TASK DETAILS: Reproduce word for word, from the entries below, the line with "Digitized Hematoxylin and eosin (H&E) stained", the line with "- Lung cancer", and every line between them, and nothing more.

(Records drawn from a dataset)

========================

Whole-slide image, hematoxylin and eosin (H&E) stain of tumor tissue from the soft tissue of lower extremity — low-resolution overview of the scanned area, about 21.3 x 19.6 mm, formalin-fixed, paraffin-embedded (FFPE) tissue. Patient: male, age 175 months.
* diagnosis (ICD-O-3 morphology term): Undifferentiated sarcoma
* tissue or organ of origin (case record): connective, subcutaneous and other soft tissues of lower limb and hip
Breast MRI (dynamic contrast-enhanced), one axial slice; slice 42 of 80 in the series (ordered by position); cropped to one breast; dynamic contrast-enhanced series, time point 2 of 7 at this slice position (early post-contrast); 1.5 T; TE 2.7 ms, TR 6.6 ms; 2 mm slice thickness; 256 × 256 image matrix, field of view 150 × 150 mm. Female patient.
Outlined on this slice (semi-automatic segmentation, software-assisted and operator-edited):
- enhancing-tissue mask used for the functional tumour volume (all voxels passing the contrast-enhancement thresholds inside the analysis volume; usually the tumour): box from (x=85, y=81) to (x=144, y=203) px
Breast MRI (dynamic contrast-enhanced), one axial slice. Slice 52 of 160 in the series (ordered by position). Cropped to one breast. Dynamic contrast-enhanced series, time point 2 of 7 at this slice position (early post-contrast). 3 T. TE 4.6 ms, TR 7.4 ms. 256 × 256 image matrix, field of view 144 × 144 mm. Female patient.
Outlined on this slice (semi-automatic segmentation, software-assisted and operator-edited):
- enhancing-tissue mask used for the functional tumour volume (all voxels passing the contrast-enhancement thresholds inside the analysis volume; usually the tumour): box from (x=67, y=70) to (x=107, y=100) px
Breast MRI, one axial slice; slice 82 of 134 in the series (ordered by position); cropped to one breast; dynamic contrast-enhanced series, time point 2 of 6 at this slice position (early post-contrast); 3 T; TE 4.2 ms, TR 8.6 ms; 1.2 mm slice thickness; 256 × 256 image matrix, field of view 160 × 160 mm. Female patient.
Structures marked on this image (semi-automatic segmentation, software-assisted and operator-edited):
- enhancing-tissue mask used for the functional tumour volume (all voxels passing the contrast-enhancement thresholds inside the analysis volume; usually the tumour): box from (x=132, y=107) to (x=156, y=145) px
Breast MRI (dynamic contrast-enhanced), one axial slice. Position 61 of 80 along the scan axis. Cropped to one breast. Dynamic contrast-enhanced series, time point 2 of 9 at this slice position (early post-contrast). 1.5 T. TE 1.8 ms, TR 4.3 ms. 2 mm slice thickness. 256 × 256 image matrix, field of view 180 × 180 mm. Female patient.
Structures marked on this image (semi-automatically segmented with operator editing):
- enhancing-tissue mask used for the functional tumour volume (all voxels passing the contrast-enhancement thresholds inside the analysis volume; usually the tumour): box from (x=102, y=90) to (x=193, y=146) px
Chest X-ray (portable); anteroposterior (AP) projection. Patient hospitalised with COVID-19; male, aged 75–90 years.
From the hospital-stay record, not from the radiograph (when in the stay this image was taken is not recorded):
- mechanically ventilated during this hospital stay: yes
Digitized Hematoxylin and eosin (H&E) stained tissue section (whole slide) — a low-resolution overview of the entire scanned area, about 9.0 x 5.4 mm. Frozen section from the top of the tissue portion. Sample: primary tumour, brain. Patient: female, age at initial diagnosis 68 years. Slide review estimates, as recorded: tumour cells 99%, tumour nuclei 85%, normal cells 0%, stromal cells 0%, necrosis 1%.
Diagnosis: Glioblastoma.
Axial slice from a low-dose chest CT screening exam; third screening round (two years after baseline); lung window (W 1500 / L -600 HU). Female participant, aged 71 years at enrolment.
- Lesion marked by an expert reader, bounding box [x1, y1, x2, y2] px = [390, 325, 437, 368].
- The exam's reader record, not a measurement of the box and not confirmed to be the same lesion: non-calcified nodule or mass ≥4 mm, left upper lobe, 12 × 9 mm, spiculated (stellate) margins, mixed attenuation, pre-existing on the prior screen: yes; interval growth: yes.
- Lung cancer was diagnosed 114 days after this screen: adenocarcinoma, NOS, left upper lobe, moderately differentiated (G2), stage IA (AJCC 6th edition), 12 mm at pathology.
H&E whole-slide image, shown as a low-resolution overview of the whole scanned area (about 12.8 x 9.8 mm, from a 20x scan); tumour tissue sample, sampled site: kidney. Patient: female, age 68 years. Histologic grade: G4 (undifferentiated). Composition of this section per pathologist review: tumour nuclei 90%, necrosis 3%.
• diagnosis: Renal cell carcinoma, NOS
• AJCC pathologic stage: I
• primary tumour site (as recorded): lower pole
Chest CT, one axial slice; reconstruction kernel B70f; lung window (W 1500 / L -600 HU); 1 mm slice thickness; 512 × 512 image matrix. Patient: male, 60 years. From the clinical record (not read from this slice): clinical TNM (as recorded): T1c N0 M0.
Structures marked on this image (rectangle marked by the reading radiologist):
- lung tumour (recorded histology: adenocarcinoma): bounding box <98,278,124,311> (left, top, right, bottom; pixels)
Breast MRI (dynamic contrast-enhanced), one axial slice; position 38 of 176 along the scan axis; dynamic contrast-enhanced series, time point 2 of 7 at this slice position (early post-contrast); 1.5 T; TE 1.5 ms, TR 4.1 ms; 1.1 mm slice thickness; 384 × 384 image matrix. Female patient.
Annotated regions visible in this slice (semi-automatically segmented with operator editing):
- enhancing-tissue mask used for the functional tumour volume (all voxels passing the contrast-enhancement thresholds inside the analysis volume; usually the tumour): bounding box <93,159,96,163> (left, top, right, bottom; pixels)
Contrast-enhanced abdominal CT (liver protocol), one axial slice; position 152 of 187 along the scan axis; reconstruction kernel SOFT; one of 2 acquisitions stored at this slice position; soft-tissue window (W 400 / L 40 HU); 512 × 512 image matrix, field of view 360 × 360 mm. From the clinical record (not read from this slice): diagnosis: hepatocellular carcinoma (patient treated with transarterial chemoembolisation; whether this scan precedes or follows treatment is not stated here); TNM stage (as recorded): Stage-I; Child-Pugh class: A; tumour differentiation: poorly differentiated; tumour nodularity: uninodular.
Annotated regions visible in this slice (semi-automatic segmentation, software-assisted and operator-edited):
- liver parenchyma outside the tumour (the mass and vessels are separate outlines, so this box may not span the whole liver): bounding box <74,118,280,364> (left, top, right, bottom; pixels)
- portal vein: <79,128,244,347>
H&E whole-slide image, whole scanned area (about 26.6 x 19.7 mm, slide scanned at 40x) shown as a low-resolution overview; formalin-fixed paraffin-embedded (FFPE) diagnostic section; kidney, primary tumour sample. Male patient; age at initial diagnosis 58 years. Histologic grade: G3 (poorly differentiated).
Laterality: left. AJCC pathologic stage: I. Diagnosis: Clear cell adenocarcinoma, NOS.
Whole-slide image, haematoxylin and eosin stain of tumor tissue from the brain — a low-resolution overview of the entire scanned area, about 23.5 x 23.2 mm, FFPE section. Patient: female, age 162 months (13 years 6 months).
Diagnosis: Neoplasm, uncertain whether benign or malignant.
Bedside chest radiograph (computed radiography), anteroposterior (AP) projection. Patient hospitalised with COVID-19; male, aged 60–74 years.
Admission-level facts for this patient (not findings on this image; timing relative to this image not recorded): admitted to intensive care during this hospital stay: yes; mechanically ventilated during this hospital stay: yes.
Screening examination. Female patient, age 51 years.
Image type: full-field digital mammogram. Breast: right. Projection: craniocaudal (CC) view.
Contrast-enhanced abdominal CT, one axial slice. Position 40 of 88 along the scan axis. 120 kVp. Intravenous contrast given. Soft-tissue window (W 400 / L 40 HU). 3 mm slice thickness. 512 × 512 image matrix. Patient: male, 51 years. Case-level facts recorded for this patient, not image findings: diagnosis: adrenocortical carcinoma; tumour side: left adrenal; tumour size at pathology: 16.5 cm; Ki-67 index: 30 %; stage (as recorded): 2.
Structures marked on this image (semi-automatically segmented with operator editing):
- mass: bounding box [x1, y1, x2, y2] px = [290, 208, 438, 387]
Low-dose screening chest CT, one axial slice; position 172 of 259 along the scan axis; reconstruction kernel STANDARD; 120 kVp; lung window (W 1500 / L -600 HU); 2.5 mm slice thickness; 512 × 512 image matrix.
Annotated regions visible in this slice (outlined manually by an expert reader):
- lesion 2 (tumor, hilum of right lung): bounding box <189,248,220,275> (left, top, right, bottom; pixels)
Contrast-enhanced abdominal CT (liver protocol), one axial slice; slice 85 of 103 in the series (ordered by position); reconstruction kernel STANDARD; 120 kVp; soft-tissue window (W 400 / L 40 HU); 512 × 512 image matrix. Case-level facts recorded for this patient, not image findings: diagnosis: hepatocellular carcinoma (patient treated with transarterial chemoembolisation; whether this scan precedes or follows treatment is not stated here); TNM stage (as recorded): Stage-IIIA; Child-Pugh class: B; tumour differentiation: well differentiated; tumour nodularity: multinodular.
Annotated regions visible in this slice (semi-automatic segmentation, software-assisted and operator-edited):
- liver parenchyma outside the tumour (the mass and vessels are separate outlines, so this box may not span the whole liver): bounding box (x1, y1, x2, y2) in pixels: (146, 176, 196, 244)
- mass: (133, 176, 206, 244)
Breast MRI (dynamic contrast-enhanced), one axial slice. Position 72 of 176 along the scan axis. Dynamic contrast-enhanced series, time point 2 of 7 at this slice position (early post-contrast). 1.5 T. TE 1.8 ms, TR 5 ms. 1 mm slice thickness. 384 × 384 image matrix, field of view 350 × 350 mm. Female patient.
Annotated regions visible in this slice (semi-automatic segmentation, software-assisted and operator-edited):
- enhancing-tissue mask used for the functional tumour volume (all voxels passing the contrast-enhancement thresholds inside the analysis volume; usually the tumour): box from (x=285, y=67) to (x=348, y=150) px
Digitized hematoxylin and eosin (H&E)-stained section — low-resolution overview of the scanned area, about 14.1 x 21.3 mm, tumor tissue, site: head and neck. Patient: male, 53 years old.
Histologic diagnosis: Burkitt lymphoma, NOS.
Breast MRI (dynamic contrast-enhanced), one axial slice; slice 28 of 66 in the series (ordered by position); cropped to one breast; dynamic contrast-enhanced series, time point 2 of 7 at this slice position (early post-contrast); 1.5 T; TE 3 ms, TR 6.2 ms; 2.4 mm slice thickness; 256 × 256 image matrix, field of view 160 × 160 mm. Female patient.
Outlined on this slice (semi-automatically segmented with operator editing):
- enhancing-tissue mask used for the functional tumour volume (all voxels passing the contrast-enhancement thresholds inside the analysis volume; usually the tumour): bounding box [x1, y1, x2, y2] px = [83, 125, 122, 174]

========================

RESULT:
Digitized Hematoxylin and eosin (H&E) stained tissue section (whole slide) — a low-resolution overview of the entire scanned area, about 9.0 x 5.4 mm. Frozen section from the top of the tissue portion. Sample: primary tumour, brain. Patient: female, age at initial diagnosis 68 years. Slide review estimates, as recorded: tumour cells 99%, tumour nuclei 85%, normal cells 0%, stromal cells 0%, necrosis 1%.
Diagnosis: Glioblastoma.
Axial slice from a low-dose chest CT screening exam; third screening round (two years after baseline); lung window (W 1500 / L -600 HU). Female participant, aged 71 years at enrolment.
- Lesion marked by an expert reader, bounding box [x1, y1, x2, y2] px = [390, 325, 437, 368].
- The exam's reader record, not a measurement of the box and not confirmed to be the same lesion: non-calcified nodule or mass ≥4 mm, left upper lobe, 12 × 9 mm, spiculated (stellate) margins, mixed attenuation, pre-existing on the prior screen: yes; interval growth: yes.
- Lung cancer was diagnosed 114 days after this screen: adenocarcinoma, NOS, left upper lobe, moderately differentiated (G2), stage IA (AJCC 6th edition), 12 mm at pathology.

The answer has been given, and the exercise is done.